A host of European Central Bank Governors and Board Members, including Chief Economist Philip Lane and the Banque de France’s Francois Villeroy de Galhau, have assured markets that the ECB will not hesitate to add to its already massive stimulus package to support the COVID-19 devastated Eurozone economy.
That has raised expectations in markets that the size of the 750 billion Euro supplemental PEPP “Pandemic Emergency Purchase Program” that was rolled out in March of this year will be increased at the upcoming Governing Council meeting on Thursday, June 4.
** Our understanding is that when the Governing Council meets next week one of the policy options on the table will indeed include a bump up in the PEPP. But another option presented by the Chief Economist will be a hold, and based on our latest soundings, our sense is that the ECB is likely hold off on hiking its bond purchase program – at least for now.
** With yields well under control, and plenty of headroom and flexibility already in the “overall envelope” of 750 billion euros in bond purchases committed to the program, there is no technical reason at this juncture to raise the PEPP limits except as a signaling device to markets. Furthermore, with bond purchases typically tailing off in the summer, that easily provides ECB officials breathing room until the July 16 meeting to further assess the economic fallout and policy responses to date to the COVID-19 recession, and to make any further adjustments at that point to the size or composition of the program as needed.
** The economic assessment for the Eurozone will, without a doubt, be dire, with growth not being seen to resume to 2019 levels until the end of 2021, if not later. With that in mind, ECB officials are sensitive to the possibility that further actions may be needed down the road if strains emerge in other, including non-banking, areas of the financial sector from a prolonged downturn.
** Our understanding is that the Governing Council will assess its collateral requirements for bond purchases next week, and very likely loosen those further to expand the universe of eligible bonds. The ECB already accepts banks’ packaged loans, and its credit-focused efforts will continue to focus on improving the transmission mechanism of its monetary policy through the Eurozone’s critical banking sector.
** But unlike the Federal Reserve, the ECB purchases will not include a deep dive into junk bond territory. ECB officials will not rule that out as an option down the road, if needed, but buying corporate junk is not a current priority of Frankfurt’s, and we would, for now, categorically rule that out.
** There has also been renewed focus on the “Capital Key” system and national distribution of the ECB’s sovereign bond purchases, aggravated, if anything, by a ruling on May 5 by the German Constitutional Court yet again demanding the ECB explain the monetary policy rationale behind its QE program. But we expect no official change to the current system next week.
** In effect the PEPP already is being conducted with little to no regard to the Capital Key, concentrated in large part already on Italian BTPs and other bonds experiencing some stress earlier this year, and with great success in ensuring a “reasonable” divergence in spreads between highly indebted Eurozone members and their northern colleagues. So other than to defy or pick another unnecessary fight with the German court in Karlsruhe, there really is no need for any formal change on a policy that is being loosely followed, if at all, already.

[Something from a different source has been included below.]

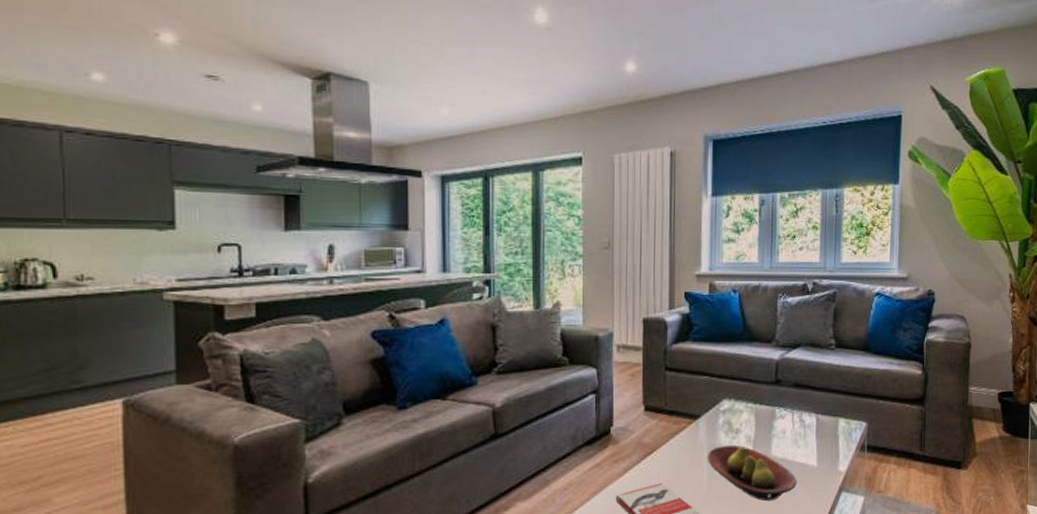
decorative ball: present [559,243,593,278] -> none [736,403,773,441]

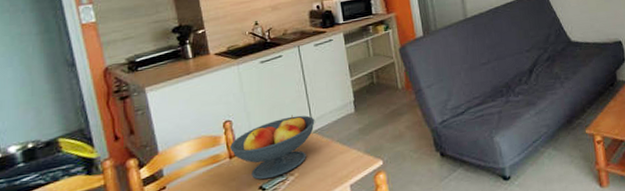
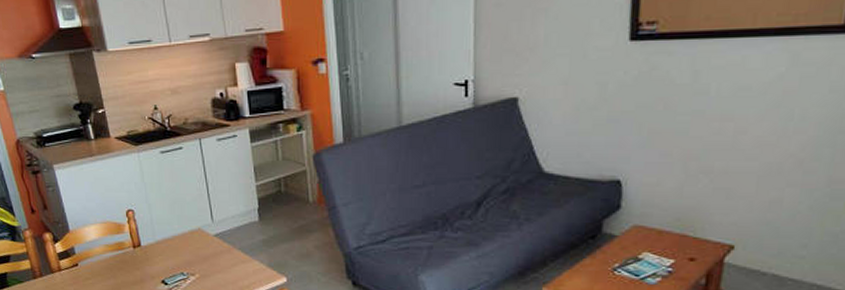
fruit bowl: present [229,115,315,180] -> none [132,214,216,275]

** Finally, the ECB will keep an eye out for further assistance on the fiscal side, including on the details of a proposed pan-Euro “Recovery Fund” that is to be levered off the European Union budget (see SGH 4/23/20, “EU: Hashing out a Recovery Fund”).

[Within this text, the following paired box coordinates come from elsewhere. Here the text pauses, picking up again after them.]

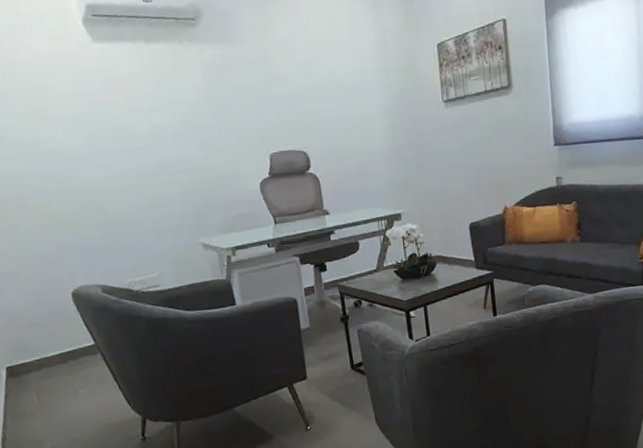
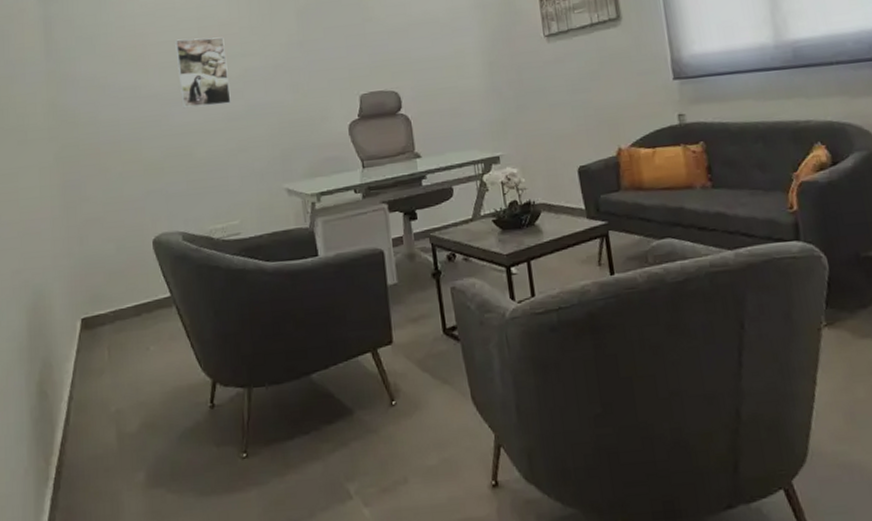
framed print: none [76,91,141,164] -> present [175,37,231,109]

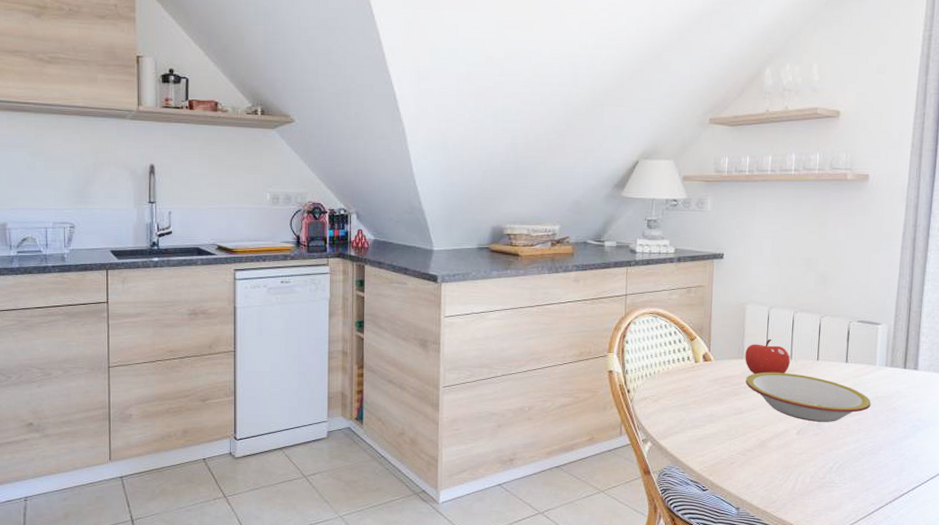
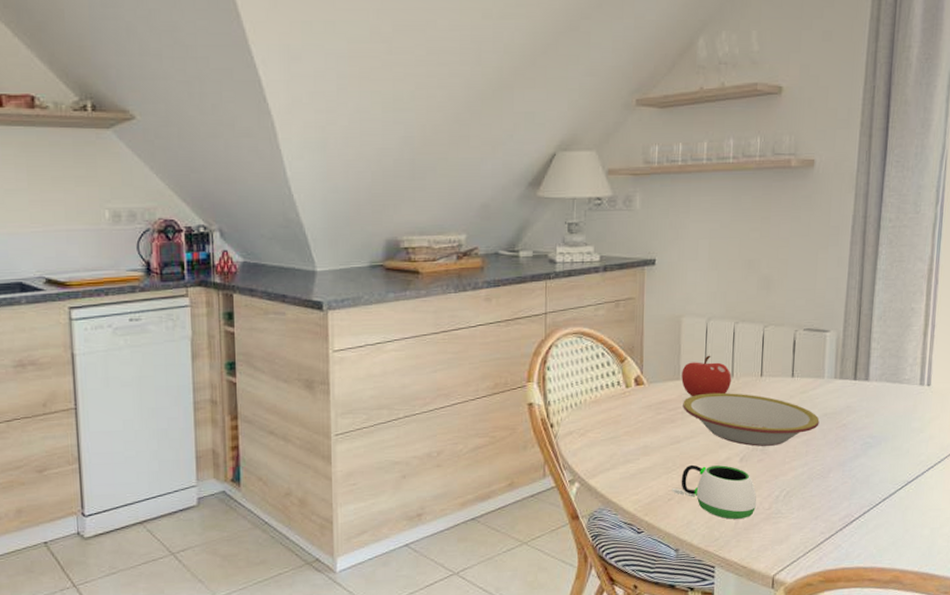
mug: none [734,433,812,485] -> present [672,464,757,519]

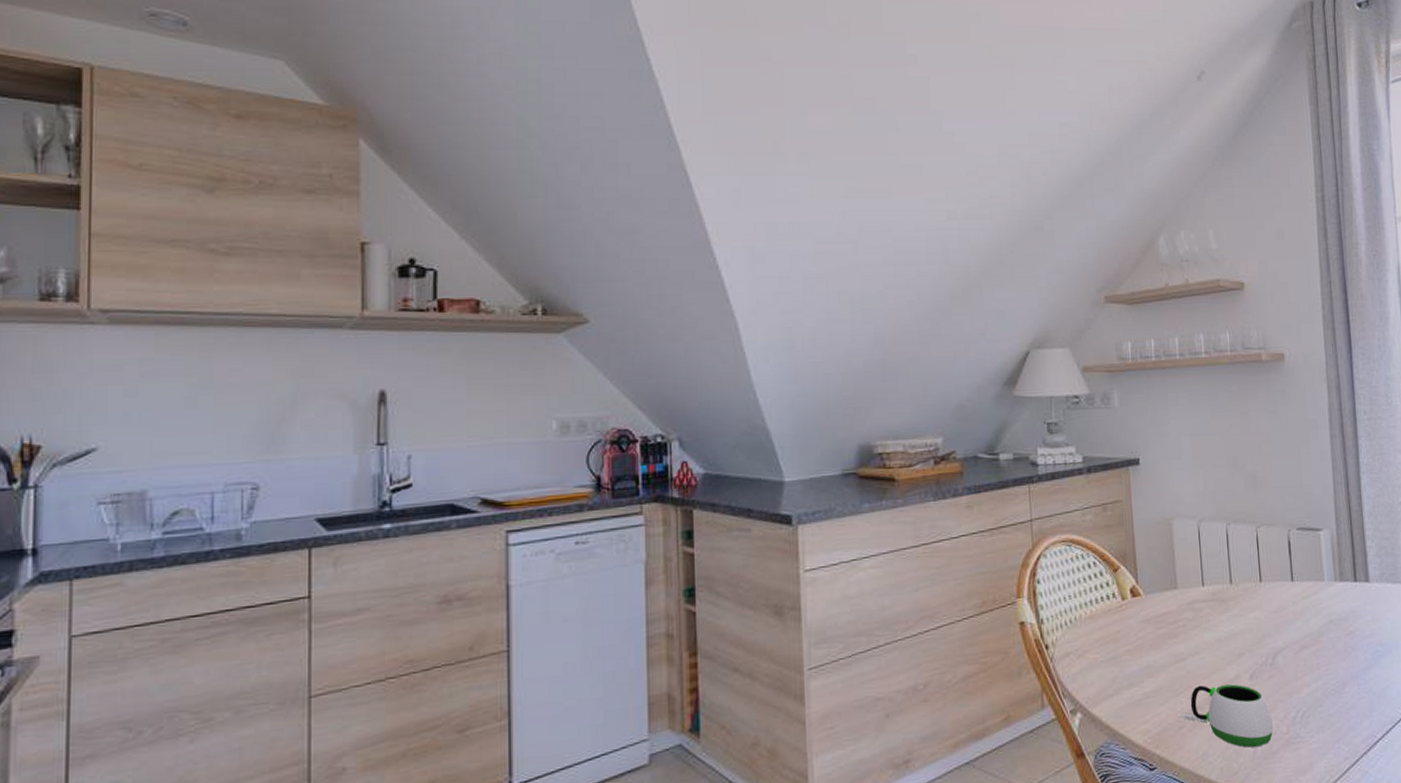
fruit: present [681,355,732,397] -> none [1178,560,1231,608]
bowl: present [683,392,820,446] -> none [1183,601,1326,661]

** With disagreements rising between a more generous, 500 billion euro Macron-Merkel Recovery Fund proposal focusing on grants, and a loan-based alternative submitted by a group of member states since dubbed the “Frugal Four,” the European Commission is slated to offer its own version of the Recovery Fund tomorrow.
** These disagreements will not be resolved by the Commission tomorrow, but sources indicate that Recovery Fund negotiations are generally moving in the right direction, even while likely to take some more weeks to resolve. For starters, there is always a good deal of horse trading around the Multiannual Financial Framework itself, or “MFF,” as the EU 7-year budget is known, and that is before even getting to the question of “loans versus grants” in setting up the Recovery Fund.
** We are not yet certain how that is going to ultimately resolve itself, but we would note that even while the “Frugal Four” have drawn a line in the sand on giving out collectively financed member state grants, none are expressing opposition to the Recovery Fund per se, and we expect it will all be resolved in due time. Some sources expect negotiations to probably drag out into early July.